Recommended Reading from Kathleen Dean Moore

I’m working intensely on climate change issues, so I feel I should be reading the literature. But honestly? I can’t bear it. The usual format for the climate change book—(1) here’s why we’re screwed, and (2) here’s how we might prevent the worst of it—depresses me twice over. First, because the case for being screwed is completely convincing, and second, because I don’t see how we’re going to take those mitigating steps. So not only are we destroying the glorious natural systems that support our lives and those of our children and theirs, but we’re doing it needlessly. Or heedlessly, whichever is worse. To me, these books are savagely ironic.

And I can’t read the literature of willful innocence, either. These are nature books by authors who celebrate a beloved place without acknowledging the anthropogenic violence it’s suffering, or books that rejoice in the healing power of a hike through a forest, say, without noticing that it’s poised to burn to the ground. These days, looking away is hard to forgive.

So I’ve turned to what I call “broken-hearted hallelujah books.” The reference, of course, is to Leonard Cohen’s song. In an interview, Cohen said, “Yes, we live with broken hearts in a broken world. But that’s no excuse for anything. We have to sing the broken-hearted hallelujah.” Send me these books of grief and beauty.

One is The Book of Ice, by Paul Miller, whose stage name is DJ Spooky. Paul is a composer and a writer, who went to the vanishing ice fields to understand their physical properties by making them into music. Here are synthesizer and violin, playing the fractal structure of snowflakes.

Another is The Great Animal Orchestra by Bernie Kraus. Bernie travels the world to record the natural music of birds and jaguars, snapping shrimp, roaring whales, and calving glaciers. He knows the music may pass away, and he openly grieves its passing. So I buck myself up by reading about these natural astonishments, which are no less wonderful for being at terrible risk.

Another is Craig Childs’s new book, Apocalyptic Planet. With his heart in his throat, Craig hikes to the Earth’s extremes of heat and cold, danger and beauty, beginnings and ends.

Also, I read everything that Carl Safina writes. Ditto for Julia Whitty and Sandra Steingraber. I want fierce. I want gorgeous. I want honest and, therefore, furious.

And now and then, I allow myself the nostalgic pleasure of re-reading one of Edwin Way Teale’s books—North with the Spring, Autumn Across America, etc. Do you remember these? They are books from a time when flowers bloomed and birds sang and bees buzzed and buzzards returned in synchrony with what we then thought were the eternal rhythms of the changing year. The books are so sweet, so unsuspecting, I read them weeping.

Kathleen Dean Moore is the author of several books, including Moral Ground, which makes the case for the moral necessity of halting climate change. Her most recent piece for Orion, which accompanied sculptures by Basia Irland, appeared in the March/April 2013 issue.

Comments

  1. “Be as I am — a reluctant enthusiast… a part-time crusader, a half-hearted fanatic.” Amen!

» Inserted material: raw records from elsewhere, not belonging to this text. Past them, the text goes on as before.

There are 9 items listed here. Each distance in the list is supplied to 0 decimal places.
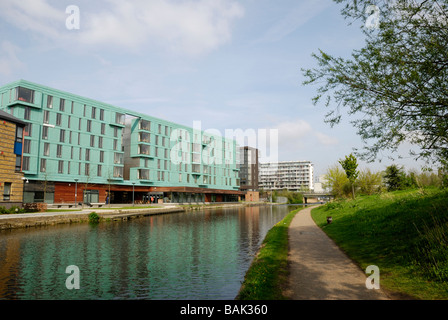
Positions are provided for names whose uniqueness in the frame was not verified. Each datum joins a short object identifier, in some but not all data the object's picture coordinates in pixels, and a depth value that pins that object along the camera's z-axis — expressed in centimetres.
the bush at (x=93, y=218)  3422
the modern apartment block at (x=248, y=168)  12988
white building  19670
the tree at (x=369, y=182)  4866
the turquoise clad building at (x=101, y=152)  5203
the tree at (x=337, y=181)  5259
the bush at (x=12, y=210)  3115
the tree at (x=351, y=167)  4259
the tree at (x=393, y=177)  4359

  2. Paralyzing depression doesn’t help anyone, but at times – and often – we must face this problem soberly with eyes open.

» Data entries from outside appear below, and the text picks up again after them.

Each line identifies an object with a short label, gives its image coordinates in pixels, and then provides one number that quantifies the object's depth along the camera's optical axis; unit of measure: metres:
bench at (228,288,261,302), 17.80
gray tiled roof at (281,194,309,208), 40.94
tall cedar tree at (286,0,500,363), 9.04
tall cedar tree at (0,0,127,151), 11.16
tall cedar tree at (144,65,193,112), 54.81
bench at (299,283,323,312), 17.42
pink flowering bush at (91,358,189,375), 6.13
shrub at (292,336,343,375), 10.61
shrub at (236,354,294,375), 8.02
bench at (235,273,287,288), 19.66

  3. Good contemporary writers, whether of poetry, literature, or songs put into words what many of us are feeling but can’t express in our own words. In doing so, they help form a movement by giving us language to express what we feel. Their words are so basic, so necessary, and so invaluable that there really isn’t a sufficient way to say “Thank You” and we can really never know how much they have influenced history except perhaps in retrospect and then only fleetingly, like trying to define and place value on something in our peripheral vision or in sunspots on closed eyelids. Like the music of the late 60’s and early 70’s. Thanks to Kathleen and all other writers who are employing their skills against climate change.

  4. I am a long-time fan of Dr. Moore’s. Yet I must take exception when she writes:

    “I can’t read the literature of willful innocence, either. These are nature books by authors who celebrate a beloved place without acknowledging the anthropogenic violence it’s suffering, or books that rejoice in the healing power of a hike through a forest, say, without noticing that it’s poised to burn to the ground. These days, looking away is hard to forgive.”

    My father nearly broke his own health taking care of my mother as she deteriorated with Alzheimer’s. Yet he felt he would be disloyal to her if he took a break for lightness and respite. “There’s too much to do,” he felt, and that he was the only one who could do it, as he had for their 50 years of marriage. Finally, we convinced him to leave her in others’ capable hands. The break made all the difference in his own health and thus in his capacity to take care of her.

    Similarly, we absolutely must be allowed to celebrate sacred places and walk through forest beauty without having to be reminded every second of their endangered status. As I’ve written in expanded form on my website, this is how we remember why we’re doing it all. Delight is absolutely critical to our health and our future. That’s not looking away: it’s looking toward.